6 THINGS I'LL MISS ABOUT SUMMER

Turns out that "Endless Summer" we were having had an end after all. Bugger.

1: The Not Raining. Lulled into a false sense of dry security, I recently bought my first ever pair of suede shoes. I should have known I'd only get to wear them once.




2: Tossing and Turning. Yes, it's true hot nights can prevent a good night's sleep, as you lie awake worrying about things that aren't actually problems. The cool thing about that is in the morning, you realise they're not really problems. Saves wasting time and energy solving the problems.

3: Getting Washing Dry. Admit it, we all have favourite knickers, second-favourite knickers and then the knickers we'd rather not wear if we can possibly avoid it. Sadly, once the washing pile starts stacking up, it's time to don those ugly undies.


4: Abstaining From Gardening. No point watering things that are dead. No need to weed weeds that haven't grown. Can't mow a lawn that's turned to dust. What a shame.




5: Electing Not to Go to the Beach. Just because I LIVE at the beach, doesn't mean I have to GO to the beach. When you're having an endless summer, you can just go to the beach tomorrow, right? DAMN IT!



6: Not having to clean my glasses EVERY BLOODY SECOND because they've just been rained on. I'll see you next summer. I mean that literally; I won't be able to see you properly until it stops raining.

Wednesday 10 April 2013

6 THINGS THE GCSB GOT WRONG

Oh, I know there's an OFFICIAL report into what's been going on at the GCSB, but any fool can spot a cover-up when they see one. Here's the REAL truth... if you can handle it...

1: The Name. GCSB sounds like a bank. How are you supposed to know you're being spied on if the suspicious van parked outside your house is marked "GCSB?" They should have gone with something like the New Zealand Spy Agency. Or maybe Spies R Us.

2: Didn't Keep Things Secret Enough. Did they miss the "This-message-will-self-destruct-in-60-seconds" lessons at spy school? How the hell is there a whole report on how useless they are?
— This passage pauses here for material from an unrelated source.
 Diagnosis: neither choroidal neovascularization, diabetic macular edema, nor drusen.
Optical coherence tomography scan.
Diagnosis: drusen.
3: Classified. I'd like to tell you what Number 3 is, but for reasons of national security, I can't.



4: Hiring Your Mate To Run It. This was never going to end well. What if, for some reason, he has to spy on YOU? See how these things can get complicated? Best to appoint somebody you already hate.

5: Putting John Key In Charge. I could be wrong, but I get the impression if anybody would enjoy overseeing a spy agency a little TOO much, it'd be Key-Diddle. I wonder if he makes them call him "K".
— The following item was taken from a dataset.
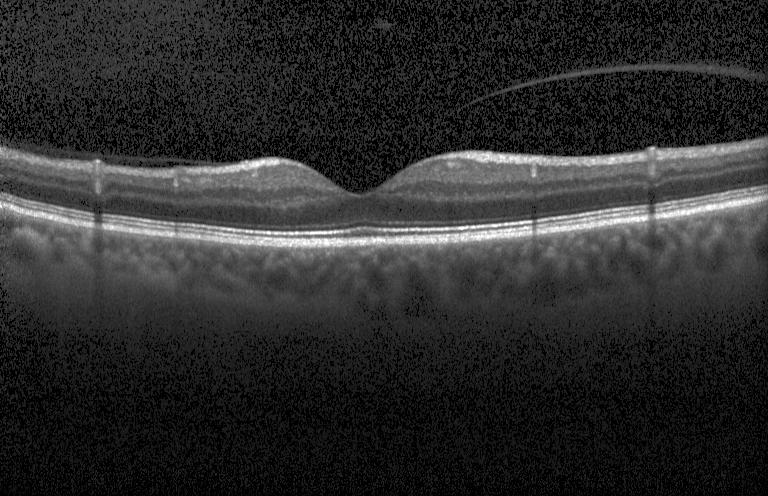 SD-OCT. Retinal OCT B-scan. Through the macula. OCT finding: no CNV, no DME, and no drusen.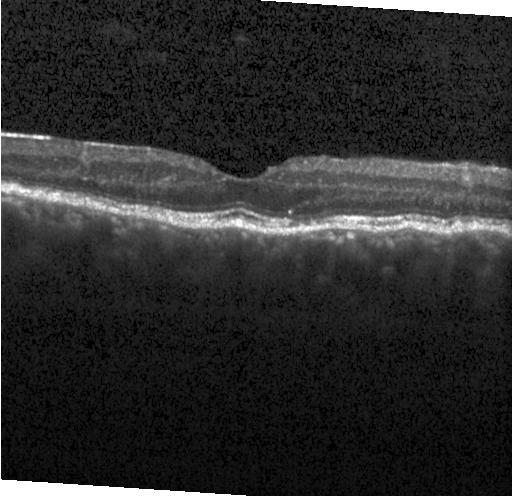 OCT finding: no evidence of choroidal neovascularization, diabetic macular edema, or drusen.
6: Kim DotCom. Be honest, who'd ever even HEARD of the GCSB until they'd completely cocked up the raid on Kim DotCom? Now I think of it, who'd ever even heard of KIM DOTCOM before they'd completely cocked up the raid on Kim DotCom? It was the best publicity either of them ever got.

Wednesday 3 April 2013

6 THINGS TO DO WHILE YOU'RE WAITING FOR THE INTERNET

Somehow this month, yet again, we ran out of broadband. We have a plan which allows us quite a bit of broadband, but it turns out there are only so many YouTube videos about how to play Minecraft you can watch before your 50gb are gone and you're back down to dial-up speed. So now that my Facebook page takes approximately 830 times longer to load, (that's if it does) what to do in the meantime?

1: Complete Your Memoirs. Ah, the stories I could tell. Like that time I grew mysteriously older because my internet was working so slowly.
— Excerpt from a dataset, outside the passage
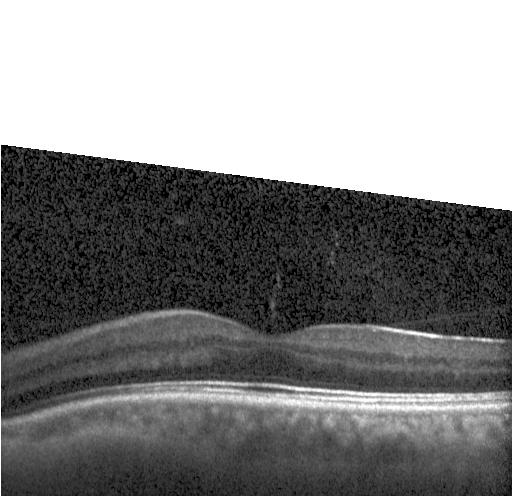

OCT scan showing no CNV, DME, or drusen.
2: Write that Opera. Doesn't have to be classical - maybe just something light for Broadway or the West End.

3: Read the Collected Works of J.K. Rowling. Well, not that last one, obviously. Everybody says that was rubbish. Just stick to the Harry Potters. How long could it take?

4: Learn an Instrument. Apparently the harp is quite complicated, but I reckon once you figure out how to balance it on that skinny bit at the bottom, everything else will just fall into place.

5: Cure Cancer. Admittedly, researching this without high-speed internet access is going to be challenging, but nothing worth doing ever came easy.

6: Discover the Meaning of Life. I'm pretty sure this has something to do with keeping a closer eye on your broadband usage so you never run out EVER AGAIN!